To-do item: Print the entries exactly as they appear, and omit any images.

Supplied data:
= = = = = = =

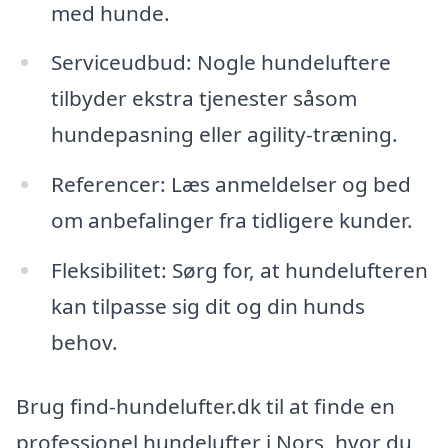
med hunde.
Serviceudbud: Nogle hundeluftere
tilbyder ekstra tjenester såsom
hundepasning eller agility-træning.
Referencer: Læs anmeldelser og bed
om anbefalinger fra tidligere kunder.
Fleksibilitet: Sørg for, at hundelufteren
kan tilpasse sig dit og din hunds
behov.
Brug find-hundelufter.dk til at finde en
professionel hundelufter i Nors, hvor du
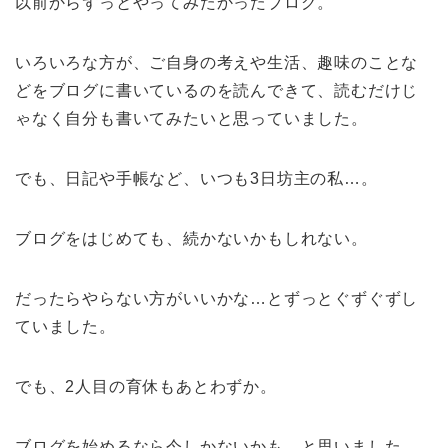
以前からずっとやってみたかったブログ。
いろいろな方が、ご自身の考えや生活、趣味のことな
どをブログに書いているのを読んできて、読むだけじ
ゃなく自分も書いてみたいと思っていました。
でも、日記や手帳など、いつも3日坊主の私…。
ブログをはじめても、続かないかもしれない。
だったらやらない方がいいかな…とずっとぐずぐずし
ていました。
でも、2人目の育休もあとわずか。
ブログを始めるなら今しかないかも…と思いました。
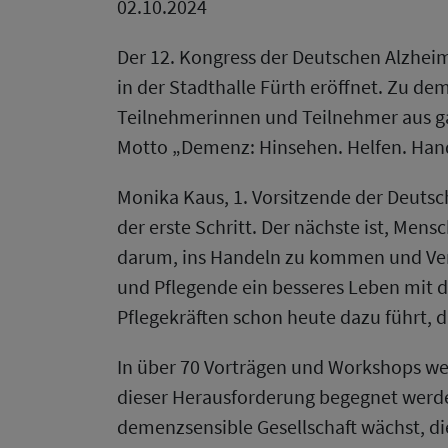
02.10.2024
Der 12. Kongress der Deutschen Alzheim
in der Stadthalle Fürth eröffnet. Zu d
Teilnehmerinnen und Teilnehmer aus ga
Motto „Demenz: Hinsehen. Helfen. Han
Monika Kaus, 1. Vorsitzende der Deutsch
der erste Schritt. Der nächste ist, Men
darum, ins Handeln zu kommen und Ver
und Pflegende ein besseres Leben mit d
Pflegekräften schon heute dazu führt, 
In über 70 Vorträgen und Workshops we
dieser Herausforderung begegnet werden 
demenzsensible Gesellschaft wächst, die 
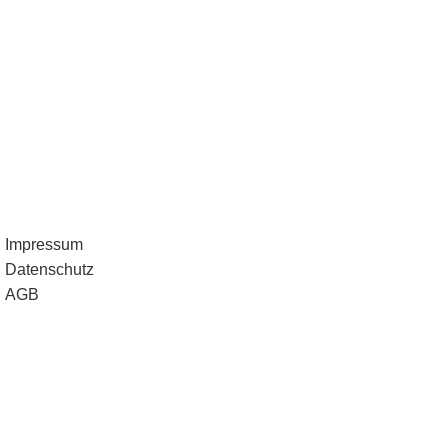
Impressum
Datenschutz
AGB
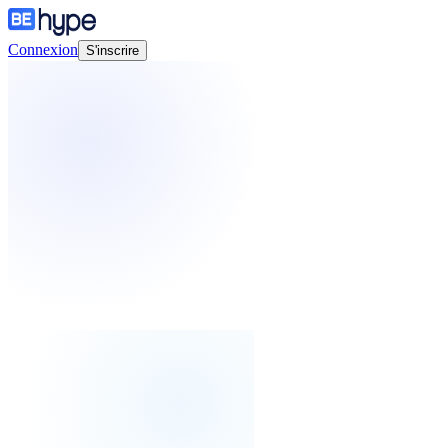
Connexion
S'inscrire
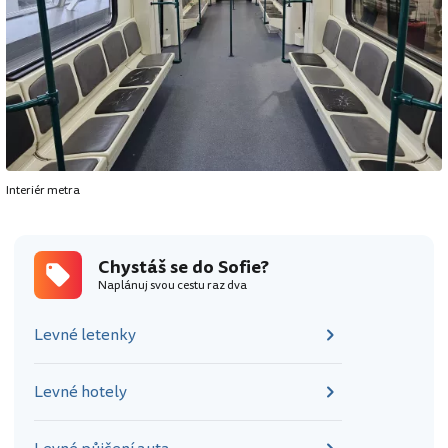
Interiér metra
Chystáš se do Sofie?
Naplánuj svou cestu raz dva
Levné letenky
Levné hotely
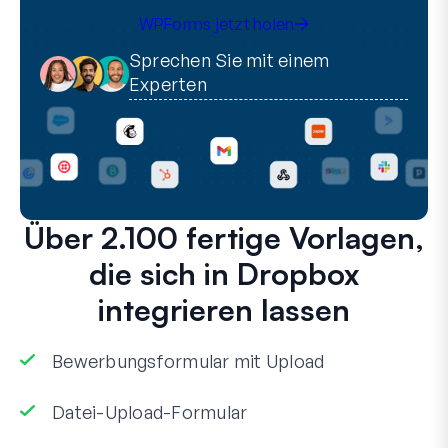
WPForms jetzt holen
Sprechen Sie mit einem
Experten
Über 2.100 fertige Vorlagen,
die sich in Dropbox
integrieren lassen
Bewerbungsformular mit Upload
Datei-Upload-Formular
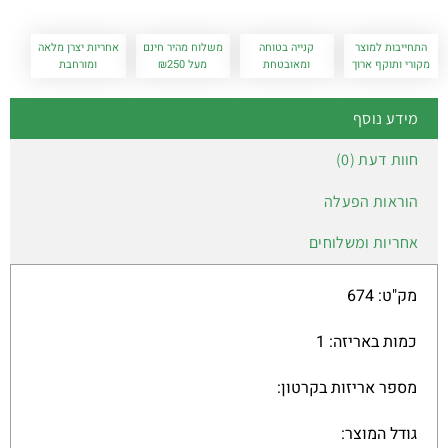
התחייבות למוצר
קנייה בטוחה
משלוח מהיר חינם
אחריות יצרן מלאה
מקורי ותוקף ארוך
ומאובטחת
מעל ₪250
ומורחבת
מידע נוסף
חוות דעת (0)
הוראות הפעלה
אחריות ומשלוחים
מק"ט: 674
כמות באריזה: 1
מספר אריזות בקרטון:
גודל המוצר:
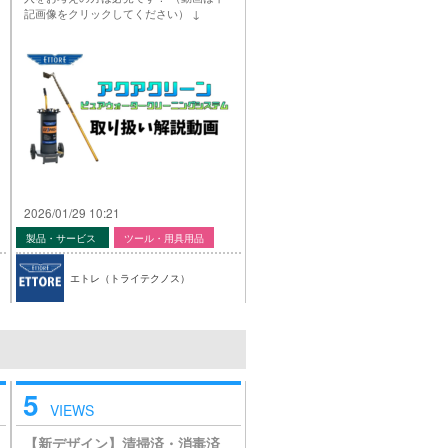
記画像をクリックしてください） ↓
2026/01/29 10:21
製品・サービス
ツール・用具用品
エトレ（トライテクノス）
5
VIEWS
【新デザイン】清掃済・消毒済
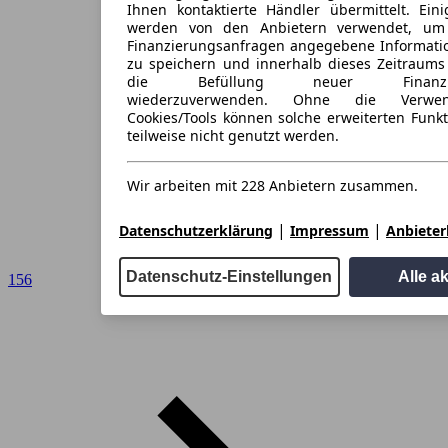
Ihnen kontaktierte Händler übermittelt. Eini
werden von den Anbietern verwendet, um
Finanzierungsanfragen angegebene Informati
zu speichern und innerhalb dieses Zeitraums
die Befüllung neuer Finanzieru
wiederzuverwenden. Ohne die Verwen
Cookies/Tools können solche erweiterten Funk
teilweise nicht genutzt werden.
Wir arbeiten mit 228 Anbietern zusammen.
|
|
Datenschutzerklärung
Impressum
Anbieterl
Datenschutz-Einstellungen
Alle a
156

= = = = = = =

Exercise solution:
med hunde.
Serviceudbud: Nogle hundeluftere
tilbyder ekstra tjenester såsom
hundepasning eller agility-træning.
Referencer: Læs anmeldelser og bed
om anbefalinger fra tidligere kunder.
Fleksibilitet: Sørg for, at hundelufteren
kan tilpasse sig dit og din hunds
behov.
Brug find-hundelufter.dk til at finde en
professionel hundelufter i Nors, hvor du
以前からずっとやってみたかったブログ。
いろいろな方が、ご自身の考えや生活、趣味のことな
どをブログに書いているのを読んできて、読むだけじ
ゃなく自分も書いてみたいと思っていました。
でも、日記や手帳など、いつも3日坊主の私…。
ブログをはじめても、続かないかもしれない。
だったらやらない方がいいかな…とずっとぐずぐずし
ていました。
でも、2人目の育休もあとわずか。
ブログを始めるなら今しかないかも…と思いました。
02.10.2024
Der 12. Kongress der Deutschen Alzheim
in der Stadthalle Fürth eröffnet. Zu d
Teilnehmerinnen und Teilnehmer aus ga
Motto „Demenz: Hinsehen. Helfen. Han
Monika Kaus, 1. Vorsitzende der Deutsch
der erste Schritt. Der nächste ist, Men
darum, ins Handeln zu kommen und Ver
und Pflegende ein besseres Leben mit d
Pflegekräften schon heute dazu führt, 
In über 70 Vorträgen und Workshops we
dieser Herausforderung begegnet werden 
demenzsensible Gesellschaft wächst, die 
Impressum
Datenschutz
AGB
Connexion
S'inscrire
Interiér metra
Chystáš se do Sofie?
Naplánuj svou cestu raz dva
Levné letenky
Levné hotely
WPForms jetzt holen
Sprechen Sie mit einem
Experten
Über 2.100 fertige Vorlagen,
die sich in Dropbox
integrieren lassen
Bewerbungsformular mit Upload
Datei-Upload-Formular
התחייבות למוצר
קנייה בטוחה
משלוח מהיר חינם
אחריות יצרן מלאה
מקורי ותוקף ארוך
ומאובטחת
מעל ₪250
ומורחבת
מידע נוסף
חוות דעת (0)
הוראות הפעלה
אחריות ומשלוחים
מק"ט: 674
כמות באריזה: 1
מספר אריזות בקרטון:
גודל המוצר:
記画像をクリックしてください） ↓
2026/01/29 10:21
製品・サービス
ツール・用具用品
エトレ（トライテクノス）
5
VIEWS
【新デザイン】清掃済・消毒済
Ihnen kontaktierte Händler übermittelt. Eini
werden von den Anbietern verwendet, um
Finanzierungsanfragen angegebene Informati
zu speichern und innerhalb dieses Zeitraums
die Befüllung neuer Finanzieru
wiederzuverwenden. Ohne die Verwen
Cookies/Tools können solche erweiterten Funk
teilweise nicht genutzt werden.
Wir arbeiten mit 228 Anbietern zusammen.
|
|
Datenschutzerklärung
Impressum
Anbieterl
Datenschutz-Einstellungen
Alle a
156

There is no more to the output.